Xanthus Smith was born in Philadelphia, son of the noted landscape and theater scenery painter Russell Smith (1812–1896) and artist Mary Priscilla Wilson Smith (1819–1874); his sister was the artist Mary Russell Smith (1842–1878). Russell Smith later explained that he gave his son such an unusual first name because he did not want him to be confused with John Rowson Smith (1810–1864), an artist he considered to be “a great scamp.” Xanthus Smith was educated at home by his mother, who also gave him drawing lessons. As a youth he was attracted to the sea, and made many sketches and watercolors of ships.

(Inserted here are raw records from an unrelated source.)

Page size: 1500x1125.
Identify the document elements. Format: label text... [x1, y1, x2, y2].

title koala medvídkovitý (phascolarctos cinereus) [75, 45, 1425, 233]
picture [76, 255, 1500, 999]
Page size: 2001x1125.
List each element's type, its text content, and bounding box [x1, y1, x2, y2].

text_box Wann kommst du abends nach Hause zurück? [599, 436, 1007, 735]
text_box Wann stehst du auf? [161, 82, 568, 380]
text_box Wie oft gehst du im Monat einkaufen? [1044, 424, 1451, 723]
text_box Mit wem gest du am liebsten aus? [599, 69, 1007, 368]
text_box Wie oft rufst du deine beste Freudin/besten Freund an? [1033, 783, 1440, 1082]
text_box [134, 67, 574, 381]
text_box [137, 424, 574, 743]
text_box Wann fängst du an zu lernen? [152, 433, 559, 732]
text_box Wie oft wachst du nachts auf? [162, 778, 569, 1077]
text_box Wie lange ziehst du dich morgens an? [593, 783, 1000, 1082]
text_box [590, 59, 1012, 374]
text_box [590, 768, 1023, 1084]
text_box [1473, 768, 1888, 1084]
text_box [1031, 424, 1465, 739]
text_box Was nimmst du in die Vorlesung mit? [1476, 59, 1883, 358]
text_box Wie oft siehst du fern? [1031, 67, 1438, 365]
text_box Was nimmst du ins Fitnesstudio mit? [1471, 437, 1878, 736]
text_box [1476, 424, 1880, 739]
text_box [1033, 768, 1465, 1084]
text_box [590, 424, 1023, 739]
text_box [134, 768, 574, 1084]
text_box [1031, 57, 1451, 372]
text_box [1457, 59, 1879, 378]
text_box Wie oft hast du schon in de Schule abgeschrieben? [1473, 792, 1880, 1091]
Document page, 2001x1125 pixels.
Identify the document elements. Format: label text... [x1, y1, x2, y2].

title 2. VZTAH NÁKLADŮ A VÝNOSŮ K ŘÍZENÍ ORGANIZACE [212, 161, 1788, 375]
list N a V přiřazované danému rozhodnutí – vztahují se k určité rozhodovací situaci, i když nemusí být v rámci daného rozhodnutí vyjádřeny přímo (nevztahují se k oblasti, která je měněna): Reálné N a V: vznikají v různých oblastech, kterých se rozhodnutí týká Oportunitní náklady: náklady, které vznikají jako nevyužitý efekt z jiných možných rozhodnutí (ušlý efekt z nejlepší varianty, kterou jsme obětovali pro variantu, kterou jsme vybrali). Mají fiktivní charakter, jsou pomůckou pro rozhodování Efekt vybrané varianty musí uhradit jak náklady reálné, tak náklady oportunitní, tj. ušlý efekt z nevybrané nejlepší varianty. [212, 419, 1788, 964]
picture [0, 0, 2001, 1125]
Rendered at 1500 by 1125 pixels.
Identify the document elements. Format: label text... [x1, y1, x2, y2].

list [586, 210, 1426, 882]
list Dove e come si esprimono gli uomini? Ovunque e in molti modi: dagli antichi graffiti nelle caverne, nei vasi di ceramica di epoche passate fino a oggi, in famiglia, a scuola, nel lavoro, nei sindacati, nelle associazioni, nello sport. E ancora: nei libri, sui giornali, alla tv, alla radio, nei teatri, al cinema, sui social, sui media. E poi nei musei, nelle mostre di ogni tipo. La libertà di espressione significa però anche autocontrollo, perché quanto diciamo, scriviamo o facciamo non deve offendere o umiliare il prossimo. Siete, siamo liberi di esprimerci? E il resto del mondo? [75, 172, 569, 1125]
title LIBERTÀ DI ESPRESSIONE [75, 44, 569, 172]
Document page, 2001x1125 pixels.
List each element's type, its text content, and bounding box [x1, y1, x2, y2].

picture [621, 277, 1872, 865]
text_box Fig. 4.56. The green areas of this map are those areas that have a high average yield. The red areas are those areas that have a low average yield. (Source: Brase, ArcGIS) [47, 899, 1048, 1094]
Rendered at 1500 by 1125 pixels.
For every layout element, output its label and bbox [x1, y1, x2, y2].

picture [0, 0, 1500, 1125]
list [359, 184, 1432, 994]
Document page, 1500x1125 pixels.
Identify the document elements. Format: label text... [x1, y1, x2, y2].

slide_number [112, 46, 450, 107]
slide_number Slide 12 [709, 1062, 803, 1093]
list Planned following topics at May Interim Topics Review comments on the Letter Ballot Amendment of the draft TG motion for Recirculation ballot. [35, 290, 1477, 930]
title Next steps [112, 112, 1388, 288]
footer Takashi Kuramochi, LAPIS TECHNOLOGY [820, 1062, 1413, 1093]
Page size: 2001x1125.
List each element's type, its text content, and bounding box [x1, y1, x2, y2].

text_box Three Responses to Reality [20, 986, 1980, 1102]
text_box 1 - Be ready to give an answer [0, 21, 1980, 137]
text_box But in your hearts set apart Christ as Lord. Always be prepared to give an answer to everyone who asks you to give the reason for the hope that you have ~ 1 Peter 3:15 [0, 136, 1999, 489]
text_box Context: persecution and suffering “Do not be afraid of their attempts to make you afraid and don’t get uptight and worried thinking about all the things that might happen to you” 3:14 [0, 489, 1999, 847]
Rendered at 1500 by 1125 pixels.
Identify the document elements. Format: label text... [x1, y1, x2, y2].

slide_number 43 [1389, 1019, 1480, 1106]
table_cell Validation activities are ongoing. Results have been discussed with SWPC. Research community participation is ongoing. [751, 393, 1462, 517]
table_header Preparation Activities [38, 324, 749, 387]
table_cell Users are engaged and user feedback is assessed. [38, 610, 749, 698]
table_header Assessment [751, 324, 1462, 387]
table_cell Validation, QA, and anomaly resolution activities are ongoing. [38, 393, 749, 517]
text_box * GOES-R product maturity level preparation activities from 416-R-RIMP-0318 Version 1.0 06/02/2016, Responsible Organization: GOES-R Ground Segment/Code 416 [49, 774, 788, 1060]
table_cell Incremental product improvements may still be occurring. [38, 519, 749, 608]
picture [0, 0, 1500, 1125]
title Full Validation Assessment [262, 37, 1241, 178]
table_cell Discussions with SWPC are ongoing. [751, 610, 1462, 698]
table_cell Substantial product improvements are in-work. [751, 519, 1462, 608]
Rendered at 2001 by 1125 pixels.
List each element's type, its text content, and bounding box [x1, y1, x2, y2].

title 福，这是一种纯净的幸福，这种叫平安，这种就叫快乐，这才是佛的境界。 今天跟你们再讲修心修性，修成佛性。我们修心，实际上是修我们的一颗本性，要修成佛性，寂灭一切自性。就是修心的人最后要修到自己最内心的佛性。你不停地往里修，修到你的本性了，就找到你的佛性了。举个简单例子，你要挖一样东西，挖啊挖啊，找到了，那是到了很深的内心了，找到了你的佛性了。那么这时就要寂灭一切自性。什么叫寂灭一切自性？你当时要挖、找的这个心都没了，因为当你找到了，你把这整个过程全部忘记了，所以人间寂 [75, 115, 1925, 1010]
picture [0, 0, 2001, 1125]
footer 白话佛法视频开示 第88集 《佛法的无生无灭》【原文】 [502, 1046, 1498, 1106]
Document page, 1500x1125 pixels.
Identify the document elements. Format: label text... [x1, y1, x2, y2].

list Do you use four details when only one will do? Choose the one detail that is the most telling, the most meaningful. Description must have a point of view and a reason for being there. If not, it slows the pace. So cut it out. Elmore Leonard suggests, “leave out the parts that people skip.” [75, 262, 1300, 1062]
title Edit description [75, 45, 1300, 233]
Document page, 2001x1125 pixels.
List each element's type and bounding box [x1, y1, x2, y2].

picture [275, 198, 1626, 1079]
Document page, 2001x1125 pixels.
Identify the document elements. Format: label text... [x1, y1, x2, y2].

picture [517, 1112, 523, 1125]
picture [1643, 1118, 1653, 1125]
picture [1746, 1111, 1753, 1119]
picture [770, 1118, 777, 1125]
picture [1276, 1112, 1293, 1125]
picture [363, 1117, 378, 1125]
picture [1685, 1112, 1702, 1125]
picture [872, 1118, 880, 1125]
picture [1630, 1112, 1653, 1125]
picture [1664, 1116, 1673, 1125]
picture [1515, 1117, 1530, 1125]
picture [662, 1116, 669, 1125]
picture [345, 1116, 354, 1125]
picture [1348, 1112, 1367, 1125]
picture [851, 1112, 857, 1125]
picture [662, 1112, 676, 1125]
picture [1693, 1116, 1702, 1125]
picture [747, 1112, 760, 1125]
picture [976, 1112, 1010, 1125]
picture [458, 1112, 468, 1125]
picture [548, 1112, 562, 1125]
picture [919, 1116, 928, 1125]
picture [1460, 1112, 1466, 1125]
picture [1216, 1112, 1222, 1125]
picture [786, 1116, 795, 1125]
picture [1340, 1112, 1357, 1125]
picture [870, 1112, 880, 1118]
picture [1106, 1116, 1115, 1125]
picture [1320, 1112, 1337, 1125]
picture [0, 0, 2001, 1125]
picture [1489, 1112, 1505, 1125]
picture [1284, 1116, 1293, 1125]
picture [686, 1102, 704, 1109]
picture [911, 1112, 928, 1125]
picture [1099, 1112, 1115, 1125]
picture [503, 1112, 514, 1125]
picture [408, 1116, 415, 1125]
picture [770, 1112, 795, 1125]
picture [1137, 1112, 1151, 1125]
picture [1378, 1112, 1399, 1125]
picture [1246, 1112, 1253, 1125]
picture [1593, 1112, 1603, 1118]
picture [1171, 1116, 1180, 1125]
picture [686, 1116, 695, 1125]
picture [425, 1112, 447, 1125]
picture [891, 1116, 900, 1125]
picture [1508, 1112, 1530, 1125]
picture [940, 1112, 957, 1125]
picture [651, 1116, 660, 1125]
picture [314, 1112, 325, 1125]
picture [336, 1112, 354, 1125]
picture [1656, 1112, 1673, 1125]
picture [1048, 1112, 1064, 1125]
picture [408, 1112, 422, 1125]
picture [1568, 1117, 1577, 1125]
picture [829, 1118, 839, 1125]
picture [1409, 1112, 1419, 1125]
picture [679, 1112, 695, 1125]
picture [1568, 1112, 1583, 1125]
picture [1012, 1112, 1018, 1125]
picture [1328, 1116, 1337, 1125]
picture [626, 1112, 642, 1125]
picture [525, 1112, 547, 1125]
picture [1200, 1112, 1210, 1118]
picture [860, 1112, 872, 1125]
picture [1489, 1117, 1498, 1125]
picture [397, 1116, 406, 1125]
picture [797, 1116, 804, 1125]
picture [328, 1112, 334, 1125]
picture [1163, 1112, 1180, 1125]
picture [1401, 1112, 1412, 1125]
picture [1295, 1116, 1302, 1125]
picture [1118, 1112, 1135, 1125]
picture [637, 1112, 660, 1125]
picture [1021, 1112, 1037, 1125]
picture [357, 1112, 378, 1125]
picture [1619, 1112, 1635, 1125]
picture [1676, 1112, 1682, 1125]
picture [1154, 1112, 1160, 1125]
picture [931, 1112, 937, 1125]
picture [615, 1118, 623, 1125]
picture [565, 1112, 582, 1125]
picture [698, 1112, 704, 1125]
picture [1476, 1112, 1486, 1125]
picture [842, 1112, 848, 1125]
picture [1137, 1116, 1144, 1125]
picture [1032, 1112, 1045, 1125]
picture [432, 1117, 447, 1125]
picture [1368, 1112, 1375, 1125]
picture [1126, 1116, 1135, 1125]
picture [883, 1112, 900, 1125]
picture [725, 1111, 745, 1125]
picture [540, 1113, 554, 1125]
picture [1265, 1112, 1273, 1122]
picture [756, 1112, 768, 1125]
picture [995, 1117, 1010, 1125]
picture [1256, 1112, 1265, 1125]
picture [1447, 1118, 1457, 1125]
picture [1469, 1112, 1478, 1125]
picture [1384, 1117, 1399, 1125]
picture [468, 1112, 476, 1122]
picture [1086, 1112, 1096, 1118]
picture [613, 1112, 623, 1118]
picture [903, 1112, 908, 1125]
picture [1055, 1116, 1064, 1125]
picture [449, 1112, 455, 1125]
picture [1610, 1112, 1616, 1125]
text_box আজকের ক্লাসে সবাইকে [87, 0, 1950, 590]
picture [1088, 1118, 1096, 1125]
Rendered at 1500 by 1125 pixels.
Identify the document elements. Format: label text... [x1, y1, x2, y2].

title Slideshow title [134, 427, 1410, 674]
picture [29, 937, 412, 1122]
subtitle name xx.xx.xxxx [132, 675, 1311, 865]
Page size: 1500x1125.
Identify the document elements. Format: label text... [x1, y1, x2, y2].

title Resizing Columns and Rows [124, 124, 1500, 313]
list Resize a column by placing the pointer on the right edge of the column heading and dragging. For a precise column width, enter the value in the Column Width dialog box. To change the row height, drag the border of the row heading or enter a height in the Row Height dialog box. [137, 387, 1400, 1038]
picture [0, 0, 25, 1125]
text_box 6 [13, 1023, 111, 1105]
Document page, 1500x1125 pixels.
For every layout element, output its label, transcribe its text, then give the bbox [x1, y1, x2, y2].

Smith accompanied his family on an extensive European tour from 1851 to 1852, and carefully studied the works of art that he saw there. After returning to Philadelphia he began to paint in earnest, and registered to draw at the Pennsylvania Academy of the Fine Arts around 1858. He first exhibited a landscape at the Academy in 1856 and continued to show his paintings there until 1887. Smith enlisted in the Navy at the outbreak of the Civil War, and served two tours of duty as a captain’s clerk. His depictions of major naval battles between the new ironclad ships were greeted with great critical acclaim, and by the 1876 Centennial Exhibition Smith was considered America’s foremost painter of Civil War naval engagements.

After the Centennial Exhibition art patrons began to favor recent European styles, and Smith’s work went out of fashion. Financially independent, he married in 1879 and settled into a comfortable domestic existence at the family residence, Edgehill, in Glenside. Smith began to spend summers on Mount Desert Island, Maine, in 1877 and later bought a summer home at Casco Bay. Later in life he produced views of the countryside around his home in Glenside, such as the seven paintings listed here, many of which he sold through James S. Earle & Son and Charles F. Haseltine, the main art galleries in Philadelphia. He also became an accomplished photographer. Smith died at the family estate.